**WHAT IS NEEDED**
Each entry below is to be restated word for word, with no pictures carried over.

[Page images and extracted text]
+-------+
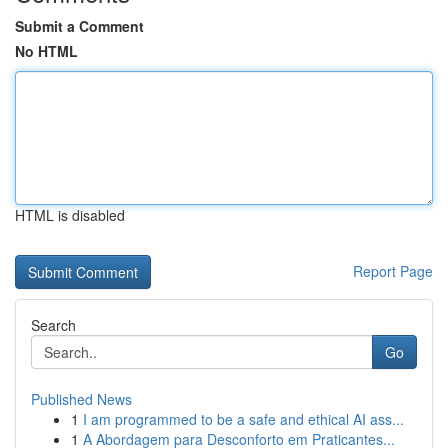
Submit a Comment
No HTML
HTML is disabled
Report Page
Search
Go
Published News
1
I am programmed to be a safe and ethical AI ass...
1
A Abordagem para Desconforto em Praticantes...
+-------+
**WRITTEN ANSWER**
Submit a Comment
No HTML
HTML is disabled
Report Page
Search
Go
Published News
1
I am programmed to be a safe and ethical AI ass...
1
A Abordagem para Desconforto em Praticantes...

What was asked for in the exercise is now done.